Version comparison data:
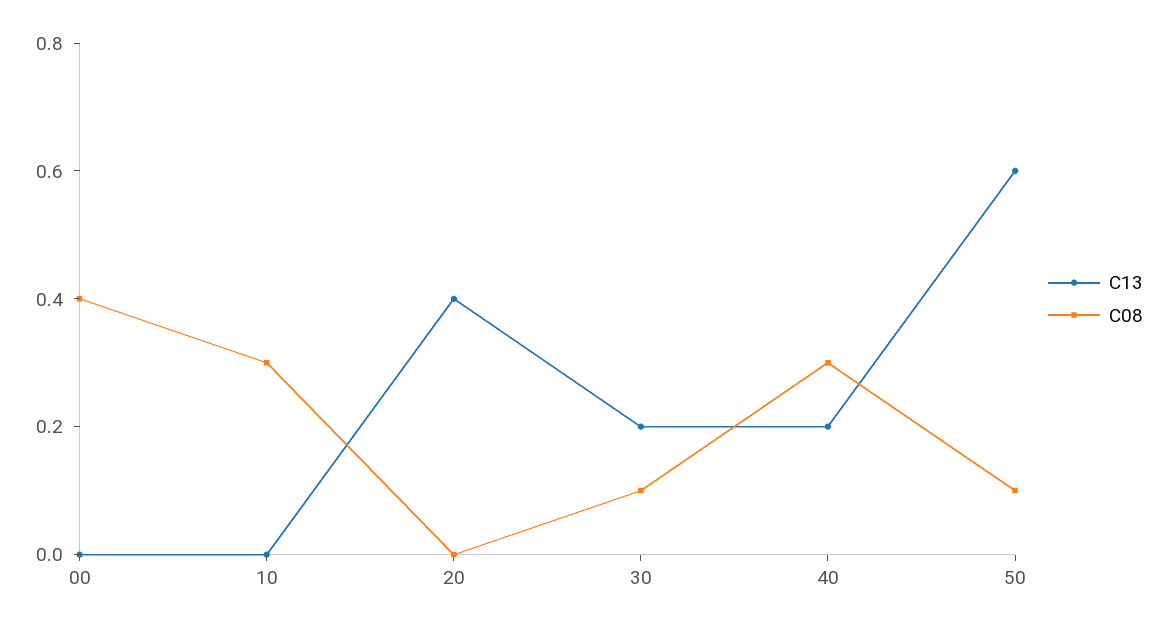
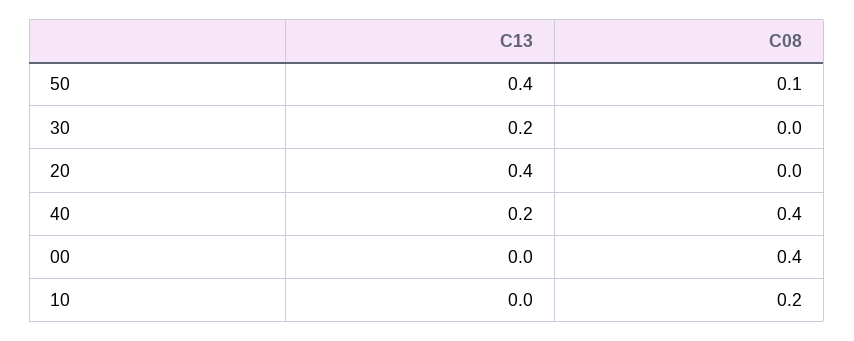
  {
    "C13": {
      "00": 0,
      "10": 0,
      "20": 0.4,
      "30": 0.2,
      "40": 0.2,
-     "50": 0.6
+     "50": 0.4
    },
    "C08": {
      "00": 0.4,
-     "10": 0.3,
+     "10": 0.2,
      "20": 0,
-     "30": 0.1,
+     "30": 0,
-     "40": 0.3,
+     "40": 0.4,
      "50": 0.1
    }
  }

TASK DESCRIPTION
Transcribe each record exactly as it stands, setting aside any pictures.

TASK RESULT
  {
    "C13": {
      "00": 0,
      "10": 0,
      "20": 0.4,
      "30": 0.2,
      "40": 0.2,
-     "50": 0.6
+     "50": 0.4
    },
    "C08": {
      "00": 0.4,
-     "10": 0.3,
+     "10": 0.2,
      "20": 0,
-     "30": 0.1,
+     "30": 0,
-     "40": 0.3,
+     "40": 0.4,
      "50": 0.1
    }
  }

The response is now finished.